___ TEXT ___

Für viele langjährige Yogis gehört auch die Ernährung zum Yoga dazu. Warum ist das so? Ich bemühe mich ja stets, Yoga als ganzheitliches Konzept darzustellen: Yoga ist eine Philosophie, die in alle Lebensbereiche integriert werden kann. Das Ziel ist dabei immer ein zufriedenes & gesundes Leben. Dass die Ernährung wichtig für einen gesunden Lebensstil ist (ganz unabhängig von Yoga), wird jedem einleuchten. Und genau deshalb kann unsere Ernährung ein zentraler Aspekt einer Yogapraxis sein. Doch gleich vorweg: Es gibt nicht die eine, yogische Ernährung. Es geht meiner Meinung nach viel mehr darum so zu essen, wie es für deinen Körper gesund und richtig ist. Jeder Körper hat individuelle Bedürfnisse.

___ DIE DATEN ___

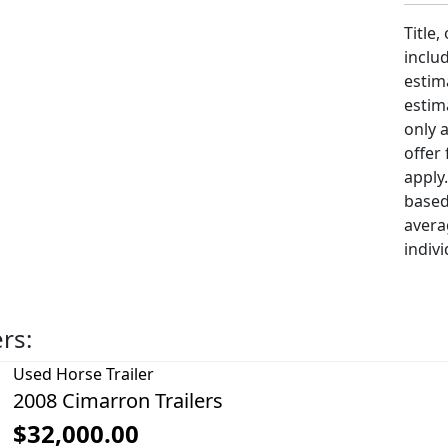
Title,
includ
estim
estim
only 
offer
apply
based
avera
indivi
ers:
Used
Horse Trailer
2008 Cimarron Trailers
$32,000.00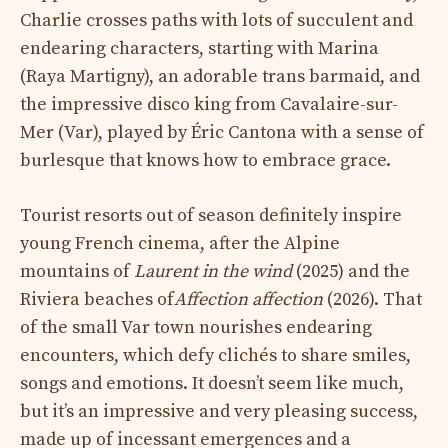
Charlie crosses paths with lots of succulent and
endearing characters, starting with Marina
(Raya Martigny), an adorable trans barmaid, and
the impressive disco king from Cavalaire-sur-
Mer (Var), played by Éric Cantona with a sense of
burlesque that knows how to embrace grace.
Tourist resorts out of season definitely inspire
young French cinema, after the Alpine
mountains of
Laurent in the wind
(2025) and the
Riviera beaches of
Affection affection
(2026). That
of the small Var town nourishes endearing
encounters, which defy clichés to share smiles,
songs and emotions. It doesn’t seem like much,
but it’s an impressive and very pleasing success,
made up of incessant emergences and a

___
___ DIE DATEN ___

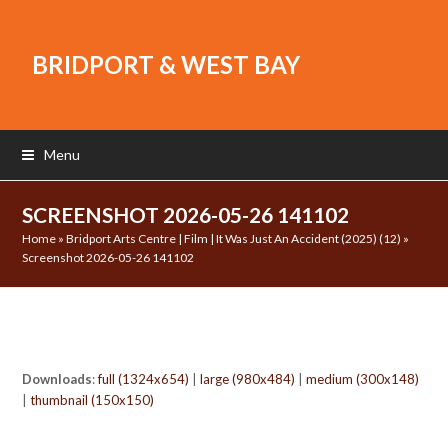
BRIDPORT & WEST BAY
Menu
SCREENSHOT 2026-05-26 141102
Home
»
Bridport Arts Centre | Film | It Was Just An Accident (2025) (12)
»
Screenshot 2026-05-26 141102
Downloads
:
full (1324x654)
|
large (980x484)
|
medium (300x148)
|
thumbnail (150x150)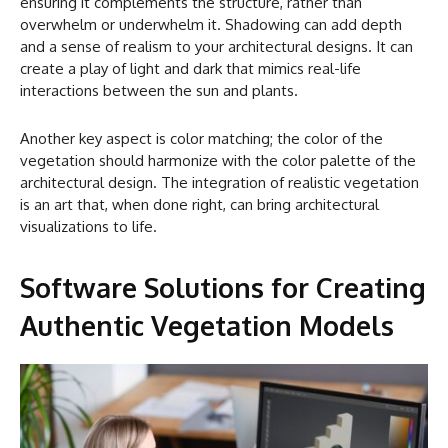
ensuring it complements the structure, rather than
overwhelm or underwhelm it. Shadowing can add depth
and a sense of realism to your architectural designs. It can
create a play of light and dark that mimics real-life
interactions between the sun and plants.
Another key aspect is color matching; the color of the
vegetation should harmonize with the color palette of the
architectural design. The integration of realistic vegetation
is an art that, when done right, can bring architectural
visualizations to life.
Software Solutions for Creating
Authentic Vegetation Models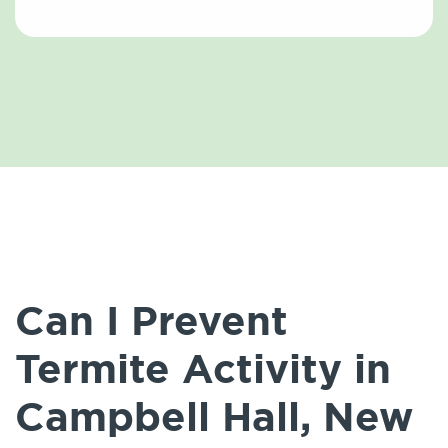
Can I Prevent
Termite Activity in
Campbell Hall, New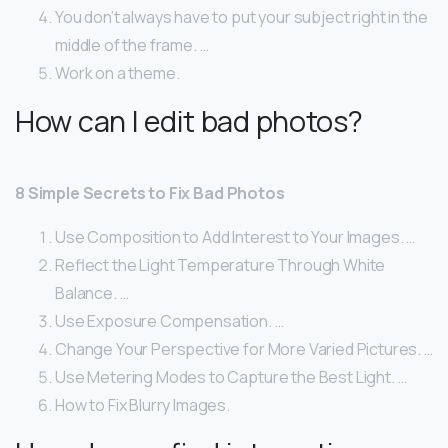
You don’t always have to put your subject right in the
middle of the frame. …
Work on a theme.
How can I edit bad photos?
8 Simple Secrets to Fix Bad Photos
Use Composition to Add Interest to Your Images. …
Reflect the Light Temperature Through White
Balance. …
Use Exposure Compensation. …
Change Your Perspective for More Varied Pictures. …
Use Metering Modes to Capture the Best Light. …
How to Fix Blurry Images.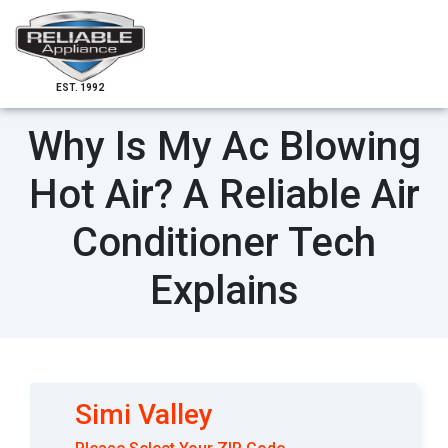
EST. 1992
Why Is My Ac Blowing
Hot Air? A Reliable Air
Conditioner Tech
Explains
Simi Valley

___
___ DIE DATEN ___

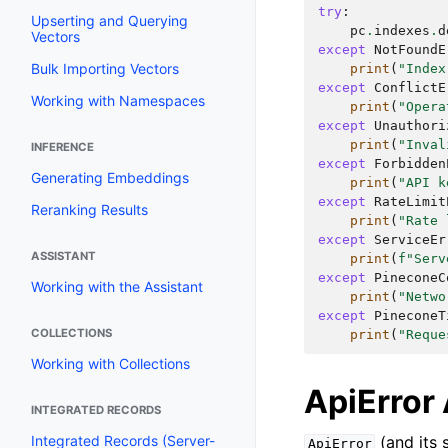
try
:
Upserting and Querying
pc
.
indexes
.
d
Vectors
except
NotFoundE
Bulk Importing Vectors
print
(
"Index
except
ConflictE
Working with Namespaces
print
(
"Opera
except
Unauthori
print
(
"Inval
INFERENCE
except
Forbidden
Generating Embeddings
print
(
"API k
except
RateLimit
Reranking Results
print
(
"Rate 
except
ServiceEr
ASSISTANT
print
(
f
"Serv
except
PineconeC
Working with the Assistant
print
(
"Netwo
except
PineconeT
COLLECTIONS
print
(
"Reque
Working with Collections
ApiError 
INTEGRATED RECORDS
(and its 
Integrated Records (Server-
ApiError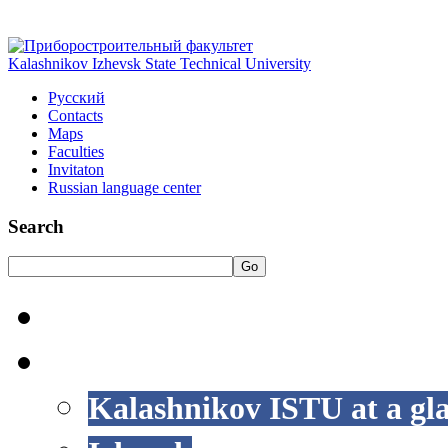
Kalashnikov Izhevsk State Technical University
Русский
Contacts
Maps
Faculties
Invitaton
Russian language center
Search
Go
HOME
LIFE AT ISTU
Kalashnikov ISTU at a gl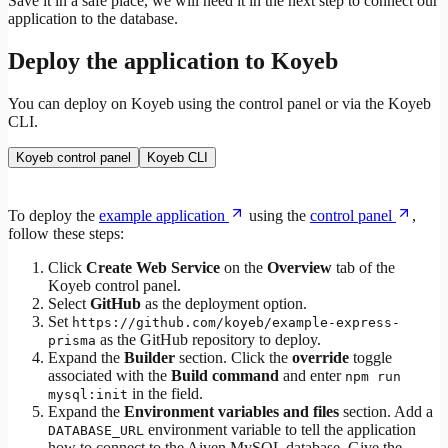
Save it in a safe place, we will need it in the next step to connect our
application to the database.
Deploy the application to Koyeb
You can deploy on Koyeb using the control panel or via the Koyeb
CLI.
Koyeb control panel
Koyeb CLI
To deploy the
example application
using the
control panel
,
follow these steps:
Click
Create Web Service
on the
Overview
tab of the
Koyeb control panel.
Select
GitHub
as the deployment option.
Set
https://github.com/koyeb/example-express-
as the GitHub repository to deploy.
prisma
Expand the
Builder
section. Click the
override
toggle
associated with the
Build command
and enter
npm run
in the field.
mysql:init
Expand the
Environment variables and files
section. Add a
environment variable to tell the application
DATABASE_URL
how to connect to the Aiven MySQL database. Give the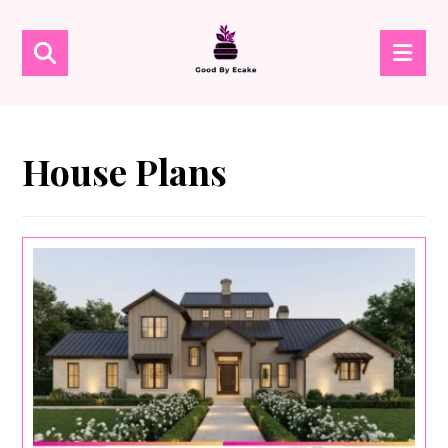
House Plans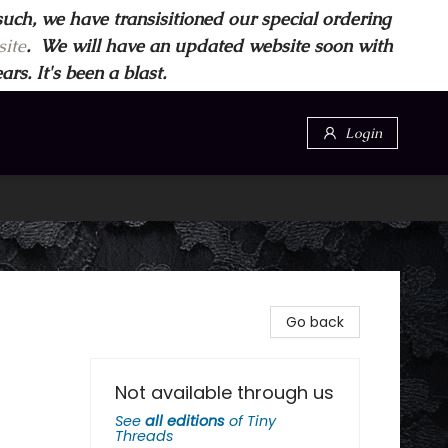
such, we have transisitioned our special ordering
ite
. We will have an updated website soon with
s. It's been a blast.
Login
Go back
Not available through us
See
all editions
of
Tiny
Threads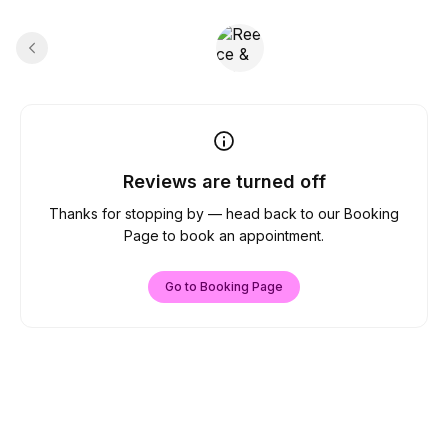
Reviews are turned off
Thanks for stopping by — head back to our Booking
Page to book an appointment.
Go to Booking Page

___

ZU ERLEDIGEN
1. Welches Ziel hat Yoga laut dem Text über Yoga und Ernährung immer?
2. Schreib aus dem Text über Yoga und Ernährung die Stelle von „Für viele langjährige“ bis einschließlich „hat individuelle Bedürfnisse.“ wortwörtlich ab.

ERGEBNISSE
1. Ein zufriedenes und gesundes Leben.

2.
Für viele langjährige Yogis gehört auch die Ernährung zum Yoga dazu. Warum ist das so? Ich bemühe mich ja stets, Yoga als ganzheitliches Konzept darzustellen: Yoga ist eine Philosophie, die in alle Lebensbereiche integriert werden kann. Das Ziel ist dabei immer ein zufriedenes & gesundes Leben. Dass die Ernährung wichtig für einen gesunden Lebensstil ist (ganz unabhängig von Yoga), wird jedem einleuchten. Und genau deshalb kann unsere Ernährung ein zentraler Aspekt einer Yogapraxis sein. Doch gleich vorweg: Es gibt nicht die eine, yogische Ernährung. Es geht meiner Meinung nach viel mehr darum so zu essen, wie es für deinen Körper gesund und richtig ist. Jeder Körper hat individuelle Bedürfnisse.